Topotecan does not fulfil the criteria for PBT and/or vBvP.

All three properties, i.e. ‘P’, ‘B’ and ‘T’ are required in order to classify a compound as PBT (Reference 1). Topotecan does not fulfil the criteria for PBT and/or vBvP based on a log Dow < 4.


References

  • ECHA, European Chemicals Agency. 2008 Guidance on information requirements and chemical safety assessment.

  • Pharmacokinetic properties: Metabolism and Elimination. Summary of Product Characteristics Hycamtin (Topotecan) Solution for Infusion.

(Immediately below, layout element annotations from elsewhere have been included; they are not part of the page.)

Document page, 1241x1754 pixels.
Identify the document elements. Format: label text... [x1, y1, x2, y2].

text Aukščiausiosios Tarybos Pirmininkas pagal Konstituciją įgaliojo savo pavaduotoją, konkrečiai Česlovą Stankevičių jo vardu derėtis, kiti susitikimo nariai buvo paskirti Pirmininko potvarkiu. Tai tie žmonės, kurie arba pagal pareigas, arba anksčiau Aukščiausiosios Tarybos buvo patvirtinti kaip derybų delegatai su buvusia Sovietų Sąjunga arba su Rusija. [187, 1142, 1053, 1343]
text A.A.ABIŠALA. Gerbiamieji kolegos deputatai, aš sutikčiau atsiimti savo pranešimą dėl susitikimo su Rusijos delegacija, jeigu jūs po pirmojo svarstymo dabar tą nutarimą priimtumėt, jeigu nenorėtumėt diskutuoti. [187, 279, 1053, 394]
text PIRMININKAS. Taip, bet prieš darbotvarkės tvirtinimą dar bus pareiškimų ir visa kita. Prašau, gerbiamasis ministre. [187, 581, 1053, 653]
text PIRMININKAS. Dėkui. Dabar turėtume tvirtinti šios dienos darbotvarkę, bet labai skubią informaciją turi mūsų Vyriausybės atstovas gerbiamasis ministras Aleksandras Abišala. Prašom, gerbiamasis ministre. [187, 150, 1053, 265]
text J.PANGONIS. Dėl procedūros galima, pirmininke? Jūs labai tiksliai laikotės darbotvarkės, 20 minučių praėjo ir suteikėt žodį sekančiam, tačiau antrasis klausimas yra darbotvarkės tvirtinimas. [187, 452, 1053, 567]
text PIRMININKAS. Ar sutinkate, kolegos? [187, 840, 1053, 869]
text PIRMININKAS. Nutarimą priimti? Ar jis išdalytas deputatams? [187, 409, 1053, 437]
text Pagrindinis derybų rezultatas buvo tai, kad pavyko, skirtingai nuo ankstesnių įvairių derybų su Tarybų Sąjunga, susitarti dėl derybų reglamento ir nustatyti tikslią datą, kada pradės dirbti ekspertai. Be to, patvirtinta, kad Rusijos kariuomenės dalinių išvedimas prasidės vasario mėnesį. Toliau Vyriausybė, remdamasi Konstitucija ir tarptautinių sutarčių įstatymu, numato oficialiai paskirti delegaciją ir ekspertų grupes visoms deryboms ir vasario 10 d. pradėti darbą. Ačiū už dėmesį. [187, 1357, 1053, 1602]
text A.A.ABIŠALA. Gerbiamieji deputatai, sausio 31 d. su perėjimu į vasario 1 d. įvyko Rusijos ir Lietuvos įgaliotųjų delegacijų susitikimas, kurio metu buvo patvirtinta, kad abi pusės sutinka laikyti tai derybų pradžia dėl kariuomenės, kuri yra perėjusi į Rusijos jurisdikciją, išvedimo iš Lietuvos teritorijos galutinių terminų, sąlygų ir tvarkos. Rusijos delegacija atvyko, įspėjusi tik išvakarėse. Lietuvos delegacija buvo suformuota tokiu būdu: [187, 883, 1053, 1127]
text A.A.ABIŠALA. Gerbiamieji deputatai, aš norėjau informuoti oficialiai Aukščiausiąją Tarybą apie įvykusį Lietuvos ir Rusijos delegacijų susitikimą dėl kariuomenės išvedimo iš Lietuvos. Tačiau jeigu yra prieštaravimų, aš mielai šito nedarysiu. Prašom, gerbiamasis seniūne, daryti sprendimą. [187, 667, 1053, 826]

GlaxoSmithKline, November 2010.

  • Ziegenfuss P. Hycamtin, SK&F 104864, topotecan, environmental risk assessment, ERA, Phase I, environmental fate, environmental effects. Report No. ERL 9809. SmithKline Beecham Environmental Research Laboratory, June 1998.

  • ACD /LogD. June 2012. Advanced Chemistry Development, Inc.